WHAT THIS TASK INVOLVES —
Set down every entry exactly as it stands, omitting any picture.

=== RECORDED DATA ===

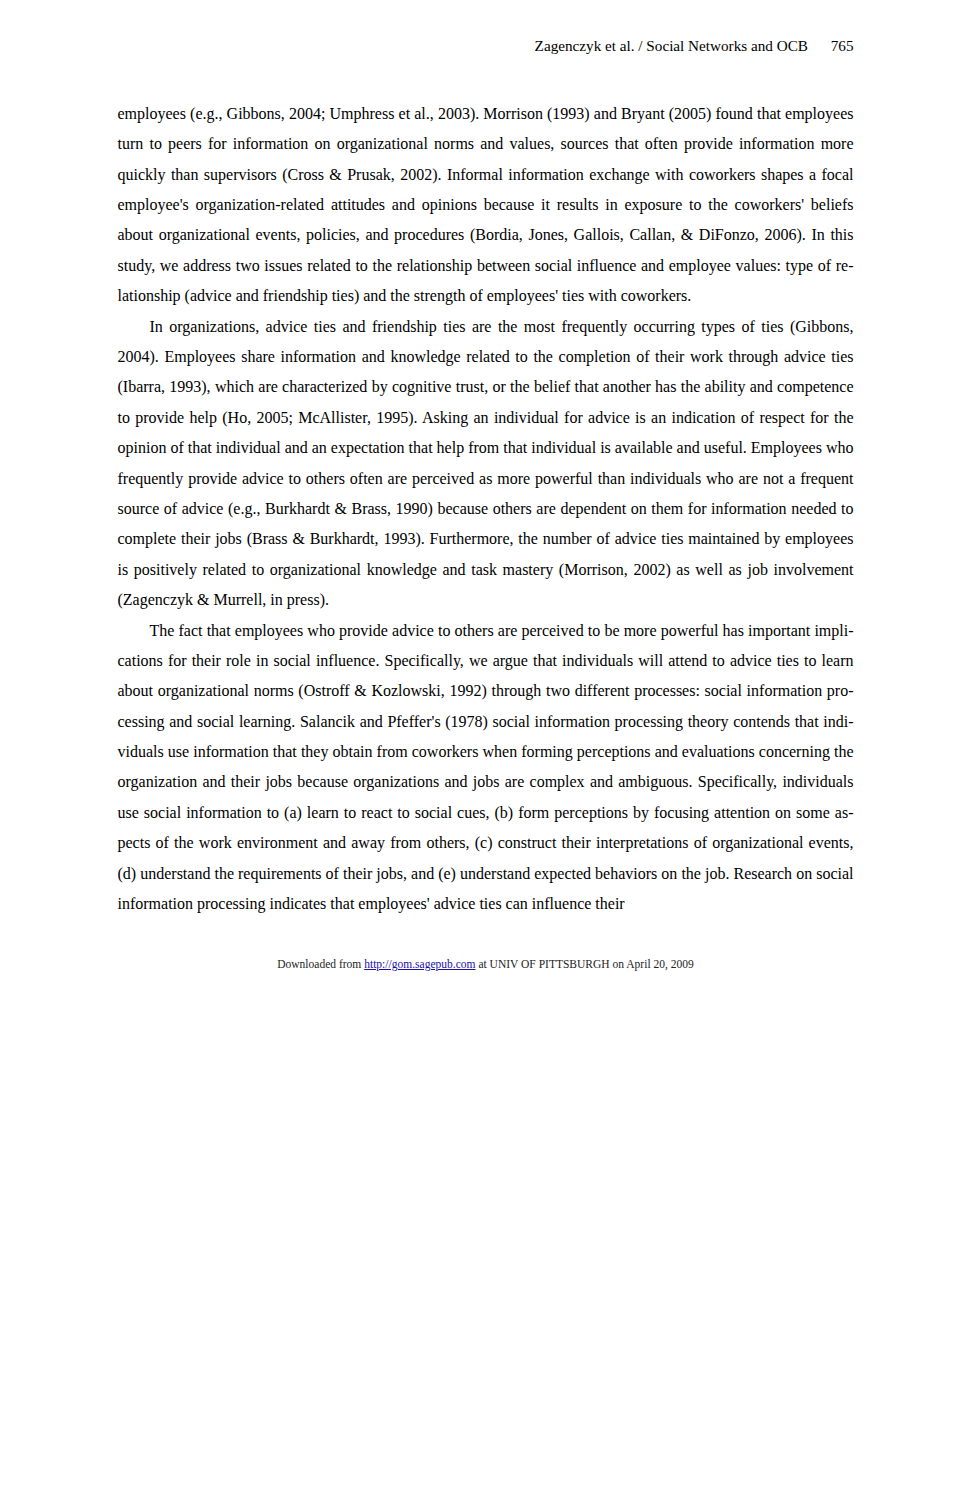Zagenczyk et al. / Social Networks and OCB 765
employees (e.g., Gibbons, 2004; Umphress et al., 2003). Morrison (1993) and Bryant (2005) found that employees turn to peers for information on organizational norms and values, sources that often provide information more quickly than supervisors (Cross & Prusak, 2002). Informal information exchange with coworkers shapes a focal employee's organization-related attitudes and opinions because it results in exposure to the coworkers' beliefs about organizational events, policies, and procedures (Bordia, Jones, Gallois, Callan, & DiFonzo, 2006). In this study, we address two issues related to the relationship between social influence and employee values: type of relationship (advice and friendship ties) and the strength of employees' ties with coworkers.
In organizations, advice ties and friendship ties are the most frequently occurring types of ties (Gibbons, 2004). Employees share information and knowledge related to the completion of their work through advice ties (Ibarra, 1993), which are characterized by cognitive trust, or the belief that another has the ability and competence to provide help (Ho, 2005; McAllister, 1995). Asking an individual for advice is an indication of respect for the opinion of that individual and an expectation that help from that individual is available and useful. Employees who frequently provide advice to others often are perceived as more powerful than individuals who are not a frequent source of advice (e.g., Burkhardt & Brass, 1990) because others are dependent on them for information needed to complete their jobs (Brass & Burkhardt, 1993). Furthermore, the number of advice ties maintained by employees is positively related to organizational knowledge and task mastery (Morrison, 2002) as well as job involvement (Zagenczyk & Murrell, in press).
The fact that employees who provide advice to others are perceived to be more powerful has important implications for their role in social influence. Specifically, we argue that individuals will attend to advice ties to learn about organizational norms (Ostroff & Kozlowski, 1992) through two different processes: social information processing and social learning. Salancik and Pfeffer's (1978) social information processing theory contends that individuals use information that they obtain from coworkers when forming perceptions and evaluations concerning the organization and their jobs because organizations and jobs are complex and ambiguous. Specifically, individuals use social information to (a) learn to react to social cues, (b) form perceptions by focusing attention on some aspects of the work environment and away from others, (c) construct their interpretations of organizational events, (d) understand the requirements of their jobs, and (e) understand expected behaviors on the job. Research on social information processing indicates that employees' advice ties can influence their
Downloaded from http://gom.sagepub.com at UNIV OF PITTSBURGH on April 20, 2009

===

ANSWER SPACE —
Zagenczyk et al. / Social Networks and OCB 765
employees (e.g., Gibbons, 2004; Umphress et al., 2003). Morrison (1993) and Bryant (2005) found that employees turn to peers for information on organizational norms and values, sources that often provide information more quickly than supervisors (Cross & Prusak, 2002). Informal information exchange with coworkers shapes a focal employee's organization-related attitudes and opinions because it results in exposure to the coworkers' beliefs about organizational events, policies, and procedures (Bordia, Jones, Gallois, Callan, & DiFonzo, 2006). In this study, we address two issues related to the relationship between social influence and employee values: type of relationship (advice and friendship ties) and the strength of employees' ties with coworkers.
In organizations, advice ties and friendship ties are the most frequently occurring types of ties (Gibbons, 2004). Employees share information and knowledge related to the completion of their work through advice ties (Ibarra, 1993), which are characterized by cognitive trust, or the belief that another has the ability and competence to provide help (Ho, 2005; McAllister, 1995). Asking an individual for advice is an indication of respect for the opinion of that individual and an expectation that help from that individual is available and useful. Employees who frequently provide advice to others often are perceived as more powerful than individuals who are not a frequent source of advice (e.g., Burkhardt & Brass, 1990) because others are dependent on them for information needed to complete their jobs (Brass & Burkhardt, 1993). Furthermore, the number of advice ties maintained by employees is positively related to organizational knowledge and task mastery (Morrison, 2002) as well as job involvement (Zagenczyk & Murrell, in press).
The fact that employees who provide advice to others are perceived to be more powerful has important implications for their role in social influence. Specifically, we argue that individuals will attend to advice ties to learn about organizational norms (Ostroff & Kozlowski, 1992) through two different processes: social information processing and social learning. Salancik and Pfeffer's (1978) social information processing theory contends that individuals use information that they obtain from coworkers when forming perceptions and evaluations concerning the organization and their jobs because organizations and jobs are complex and ambiguous. Specifically, individuals use social information to (a) learn to react to social cues, (b) form perceptions by focusing attention on some aspects of the work environment and away from others, (c) construct their interpretations of organizational events, (d) understand the requirements of their jobs, and (e) understand expected behaviors on the job. Research on social information processing indicates that employees' advice ties can influence their
Downloaded from http://gom.sagepub.com at UNIV OF PITTSBURGH on April 20, 2009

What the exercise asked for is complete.